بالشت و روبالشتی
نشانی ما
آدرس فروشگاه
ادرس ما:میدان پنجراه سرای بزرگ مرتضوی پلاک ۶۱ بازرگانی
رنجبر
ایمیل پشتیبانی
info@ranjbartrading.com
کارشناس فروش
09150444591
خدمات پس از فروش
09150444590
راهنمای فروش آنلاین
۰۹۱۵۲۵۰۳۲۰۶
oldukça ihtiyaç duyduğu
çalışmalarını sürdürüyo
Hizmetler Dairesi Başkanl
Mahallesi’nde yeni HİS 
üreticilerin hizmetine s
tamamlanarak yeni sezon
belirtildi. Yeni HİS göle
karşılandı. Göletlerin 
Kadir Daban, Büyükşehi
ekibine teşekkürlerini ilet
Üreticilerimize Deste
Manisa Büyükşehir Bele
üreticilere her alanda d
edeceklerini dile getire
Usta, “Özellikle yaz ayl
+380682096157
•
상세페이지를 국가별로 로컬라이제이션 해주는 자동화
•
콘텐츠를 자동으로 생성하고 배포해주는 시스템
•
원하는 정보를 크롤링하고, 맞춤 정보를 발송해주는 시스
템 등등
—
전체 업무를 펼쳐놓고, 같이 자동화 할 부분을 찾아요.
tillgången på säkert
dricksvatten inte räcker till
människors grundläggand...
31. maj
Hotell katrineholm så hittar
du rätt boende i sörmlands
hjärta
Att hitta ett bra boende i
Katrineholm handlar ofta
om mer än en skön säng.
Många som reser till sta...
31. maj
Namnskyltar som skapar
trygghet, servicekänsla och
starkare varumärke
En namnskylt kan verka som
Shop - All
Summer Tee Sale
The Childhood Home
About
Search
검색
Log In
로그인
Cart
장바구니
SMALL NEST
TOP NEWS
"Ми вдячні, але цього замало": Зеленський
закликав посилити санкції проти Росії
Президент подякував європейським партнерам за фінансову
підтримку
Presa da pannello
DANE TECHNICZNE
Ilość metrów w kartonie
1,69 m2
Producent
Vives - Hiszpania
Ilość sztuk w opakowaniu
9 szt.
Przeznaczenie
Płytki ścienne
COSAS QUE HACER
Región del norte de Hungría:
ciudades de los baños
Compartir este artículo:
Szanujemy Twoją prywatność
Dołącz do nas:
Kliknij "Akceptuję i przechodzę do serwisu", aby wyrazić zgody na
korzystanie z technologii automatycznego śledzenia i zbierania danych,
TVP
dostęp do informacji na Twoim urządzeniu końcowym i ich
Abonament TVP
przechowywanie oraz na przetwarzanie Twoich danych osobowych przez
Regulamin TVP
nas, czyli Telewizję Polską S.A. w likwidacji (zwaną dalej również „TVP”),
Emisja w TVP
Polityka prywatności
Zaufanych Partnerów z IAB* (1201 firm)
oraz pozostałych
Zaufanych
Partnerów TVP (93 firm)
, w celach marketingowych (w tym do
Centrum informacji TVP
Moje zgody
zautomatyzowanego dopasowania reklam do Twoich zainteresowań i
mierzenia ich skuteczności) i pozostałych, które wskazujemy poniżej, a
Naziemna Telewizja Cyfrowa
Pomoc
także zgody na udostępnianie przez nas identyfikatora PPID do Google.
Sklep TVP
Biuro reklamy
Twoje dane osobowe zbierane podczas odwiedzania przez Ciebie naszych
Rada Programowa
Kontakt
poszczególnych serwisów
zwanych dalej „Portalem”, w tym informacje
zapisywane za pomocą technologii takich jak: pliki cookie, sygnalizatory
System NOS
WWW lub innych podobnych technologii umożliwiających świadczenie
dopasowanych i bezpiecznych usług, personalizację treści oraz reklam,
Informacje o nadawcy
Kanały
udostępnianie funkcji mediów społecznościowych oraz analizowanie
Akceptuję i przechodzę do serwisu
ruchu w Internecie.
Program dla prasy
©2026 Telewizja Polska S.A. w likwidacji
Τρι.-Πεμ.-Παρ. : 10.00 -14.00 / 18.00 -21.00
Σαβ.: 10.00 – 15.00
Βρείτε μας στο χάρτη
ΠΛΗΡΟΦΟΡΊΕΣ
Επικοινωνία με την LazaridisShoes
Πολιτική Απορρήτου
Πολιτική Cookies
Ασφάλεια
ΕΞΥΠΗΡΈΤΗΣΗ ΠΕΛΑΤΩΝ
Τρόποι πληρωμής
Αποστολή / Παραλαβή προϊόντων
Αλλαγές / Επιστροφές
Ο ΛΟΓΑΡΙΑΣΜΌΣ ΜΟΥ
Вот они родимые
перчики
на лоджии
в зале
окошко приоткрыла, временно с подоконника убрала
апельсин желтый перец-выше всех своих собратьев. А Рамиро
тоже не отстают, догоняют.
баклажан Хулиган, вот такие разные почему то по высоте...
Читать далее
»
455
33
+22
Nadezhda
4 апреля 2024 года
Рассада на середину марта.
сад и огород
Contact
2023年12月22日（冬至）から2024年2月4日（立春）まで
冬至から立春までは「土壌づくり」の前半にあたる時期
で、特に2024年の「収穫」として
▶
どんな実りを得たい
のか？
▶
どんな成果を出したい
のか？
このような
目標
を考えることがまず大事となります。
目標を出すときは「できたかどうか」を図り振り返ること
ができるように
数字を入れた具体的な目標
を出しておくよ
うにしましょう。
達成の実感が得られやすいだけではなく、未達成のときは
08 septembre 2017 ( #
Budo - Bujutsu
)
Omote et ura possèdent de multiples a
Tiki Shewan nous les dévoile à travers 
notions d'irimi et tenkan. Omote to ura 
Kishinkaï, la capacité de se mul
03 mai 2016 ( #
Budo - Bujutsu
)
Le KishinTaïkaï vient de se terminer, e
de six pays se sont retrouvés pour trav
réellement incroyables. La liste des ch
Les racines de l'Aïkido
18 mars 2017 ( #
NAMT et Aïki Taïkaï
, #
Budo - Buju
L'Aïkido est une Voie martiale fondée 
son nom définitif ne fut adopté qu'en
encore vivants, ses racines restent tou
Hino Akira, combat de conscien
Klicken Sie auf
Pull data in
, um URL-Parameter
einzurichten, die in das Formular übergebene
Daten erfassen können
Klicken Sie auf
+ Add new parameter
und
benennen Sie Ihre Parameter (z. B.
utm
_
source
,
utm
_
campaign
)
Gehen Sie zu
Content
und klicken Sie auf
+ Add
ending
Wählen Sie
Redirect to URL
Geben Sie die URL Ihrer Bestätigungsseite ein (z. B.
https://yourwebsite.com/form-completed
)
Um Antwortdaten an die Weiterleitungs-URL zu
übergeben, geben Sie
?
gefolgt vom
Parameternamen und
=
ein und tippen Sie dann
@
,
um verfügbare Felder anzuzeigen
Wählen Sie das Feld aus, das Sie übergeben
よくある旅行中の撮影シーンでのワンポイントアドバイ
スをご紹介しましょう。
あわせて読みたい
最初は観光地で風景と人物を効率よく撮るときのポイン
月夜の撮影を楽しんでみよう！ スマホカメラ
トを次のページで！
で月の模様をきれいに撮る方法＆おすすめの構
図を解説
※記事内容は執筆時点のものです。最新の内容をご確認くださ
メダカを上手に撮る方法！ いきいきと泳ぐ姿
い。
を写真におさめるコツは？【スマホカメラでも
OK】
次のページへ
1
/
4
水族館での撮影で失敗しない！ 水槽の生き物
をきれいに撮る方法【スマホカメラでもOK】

· · · · · · ·

* [Work item]: Make an exact transcription of all the records.

* [Task result]:
بالشت و روبالشتی
نشانی ما
آدرس فروشگاه
ادرس ما:میدان پنجراه سرای بزرگ مرتضوی پلاک ۶۱ بازرگانی
رنجبر
ایمیل پشتیبانی
info@ranjbartrading.com
کارشناس فروش
09150444591
خدمات پس از فروش
09150444590
راهنمای فروش آنلاین
۰۹۱۵۲۵۰۳۲۰۶
oldukça ihtiyaç duyduğu
çalışmalarını sürdürüyo
Hizmetler Dairesi Başkanl
Mahallesi’nde yeni HİS 
üreticilerin hizmetine s
tamamlanarak yeni sezon
belirtildi. Yeni HİS göle
karşılandı. Göletlerin 
Kadir Daban, Büyükşehi
ekibine teşekkürlerini ilet
Üreticilerimize Deste
Manisa Büyükşehir Bele
üreticilere her alanda d
edeceklerini dile getire
Usta, “Özellikle yaz ayl
+380682096157
•
상세페이지를 국가별로 로컬라이제이션 해주는 자동화
•
콘텐츠를 자동으로 생성하고 배포해주는 시스템
•
원하는 정보를 크롤링하고, 맞춤 정보를 발송해주는 시스
템 등등
—
전체 업무를 펼쳐놓고, 같이 자동화 할 부분을 찾아요.
tillgången på säkert
dricksvatten inte räcker till
människors grundläggand...
31. maj
Hotell katrineholm så hittar
du rätt boende i sörmlands
hjärta
Att hitta ett bra boende i
Katrineholm handlar ofta
om mer än en skön säng.
Många som reser till sta...
31. maj
Namnskyltar som skapar
trygghet, servicekänsla och
starkare varumärke
En namnskylt kan verka som
Shop - All
Summer Tee Sale
The Childhood Home
About
Search
검색
Log In
로그인
Cart
장바구니
SMALL NEST
TOP NEWS
"Ми вдячні, але цього замало": Зеленський
закликав посилити санкції проти Росії
Президент подякував європейським партнерам за фінансову
підтримку
Presa da pannello
DANE TECHNICZNE
Ilość metrów w kartonie
1,69 m2
Producent
Vives - Hiszpania
Ilość sztuk w opakowaniu
9 szt.
Przeznaczenie
Płytki ścienne
COSAS QUE HACER
Región del norte de Hungría:
ciudades de los baños
Compartir este artículo:
Szanujemy Twoją prywatność
Dołącz do nas:
Kliknij "Akceptuję i przechodzę do serwisu", aby wyrazić zgody na
korzystanie z technologii automatycznego śledzenia i zbierania danych,
TVP
dostęp do informacji na Twoim urządzeniu końcowym i ich
Abonament TVP
przechowywanie oraz na przetwarzanie Twoich danych osobowych przez
Regulamin TVP
nas, czyli Telewizję Polską S.A. w likwidacji (zwaną dalej również „TVP”),
Emisja w TVP
Polityka prywatności
Zaufanych Partnerów z IAB* (1201 firm)
oraz pozostałych
Zaufanych
Partnerów TVP (93 firm)
, w celach marketingowych (w tym do
Centrum informacji TVP
Moje zgody
zautomatyzowanego dopasowania reklam do Twoich zainteresowań i
mierzenia ich skuteczności) i pozostałych, które wskazujemy poniżej, a
Naziemna Telewizja Cyfrowa
Pomoc
także zgody na udostępnianie przez nas identyfikatora PPID do Google.
Sklep TVP
Biuro reklamy
Twoje dane osobowe zbierane podczas odwiedzania przez Ciebie naszych
Rada Programowa
Kontakt
poszczególnych serwisów
zwanych dalej „Portalem”, w tym informacje
zapisywane za pomocą technologii takich jak: pliki cookie, sygnalizatory
System NOS
WWW lub innych podobnych technologii umożliwiających świadczenie
dopasowanych i bezpiecznych usług, personalizację treści oraz reklam,
Informacje o nadawcy
Kanały
udostępnianie funkcji mediów społecznościowych oraz analizowanie
Akceptuję i przechodzę do serwisu
ruchu w Internecie.
Program dla prasy
©2026 Telewizja Polska S.A. w likwidacji
Τρι.-Πεμ.-Παρ. : 10.00 -14.00 / 18.00 -21.00
Σαβ.: 10.00 – 15.00
Βρείτε μας στο χάρτη
ΠΛΗΡΟΦΟΡΊΕΣ
Επικοινωνία με την LazaridisShoes
Πολιτική Απορρήτου
Πολιτική Cookies
Ασφάλεια
ΕΞΥΠΗΡΈΤΗΣΗ ΠΕΛΑΤΩΝ
Τρόποι πληρωμής
Αποστολή / Παραλαβή προϊόντων
Αλλαγές / Επιστροφές
Ο ΛΟΓΑΡΙΑΣΜΌΣ ΜΟΥ
Вот они родимые
перчики
на лоджии
в зале
окошко приоткрыла, временно с подоконника убрала
апельсин желтый перец-выше всех своих собратьев. А Рамиро
тоже не отстают, догоняют.
баклажан Хулиган, вот такие разные почему то по высоте...
Читать далее
»
455
33
+22
Nadezhda
4 апреля 2024 года
Рассада на середину марта.
сад и огород
Contact
2023年12月22日（冬至）から2024年2月4日（立春）まで
冬至から立春までは「土壌づくり」の前半にあたる時期
で、特に2024年の「収穫」として
▶
どんな実りを得たい
のか？
▶
どんな成果を出したい
のか？
このような
目標
を考えることがまず大事となります。
目標を出すときは「できたかどうか」を図り振り返ること
ができるように
数字を入れた具体的な目標
を出しておくよ
うにしましょう。
達成の実感が得られやすいだけではなく、未達成のときは
08 septembre 2017 ( #
Budo - Bujutsu
)
Omote et ura possèdent de multiples a
Tiki Shewan nous les dévoile à travers 
notions d'irimi et tenkan. Omote to ura 
Kishinkaï, la capacité de se mul
03 mai 2016 ( #
Budo - Bujutsu
)
Le KishinTaïkaï vient de se terminer, e
de six pays se sont retrouvés pour trav
réellement incroyables. La liste des ch
Les racines de l'Aïkido
18 mars 2017 ( #
NAMT et Aïki Taïkaï
, #
Budo - Buju
L'Aïkido est une Voie martiale fondée 
son nom définitif ne fut adopté qu'en
encore vivants, ses racines restent tou
Hino Akira, combat de conscien
Klicken Sie auf
Pull data in
, um URL-Parameter
einzurichten, die in das Formular übergebene
Daten erfassen können
Klicken Sie auf
+ Add new parameter
und
benennen Sie Ihre Parameter (z. B.
utm
_
source
,
utm
_
campaign
)
Gehen Sie zu
Content
und klicken Sie auf
+ Add
ending
Wählen Sie
Redirect to URL
Geben Sie die URL Ihrer Bestätigungsseite ein (z. B.
https://yourwebsite.com/form-completed
)
Um Antwortdaten an die Weiterleitungs-URL zu
übergeben, geben Sie
?
gefolgt vom
Parameternamen und
=
ein und tippen Sie dann
@
,
um verfügbare Felder anzuzeigen
Wählen Sie das Feld aus, das Sie übergeben
よくある旅行中の撮影シーンでのワンポイントアドバイ
スをご紹介しましょう。
あわせて読みたい
最初は観光地で風景と人物を効率よく撮るときのポイン
月夜の撮影を楽しんでみよう！ スマホカメラ
トを次のページで！
で月の模様をきれいに撮る方法＆おすすめの構
図を解説
※記事内容は執筆時点のものです。最新の内容をご確認くださ
メダカを上手に撮る方法！ いきいきと泳ぐ姿
い。
を写真におさめるコツは？【スマホカメラでも
OK】
次のページへ
1
/
4
水族館での撮影で失敗しない！ 水槽の生き物
をきれいに撮る方法【スマホカメラでもOK】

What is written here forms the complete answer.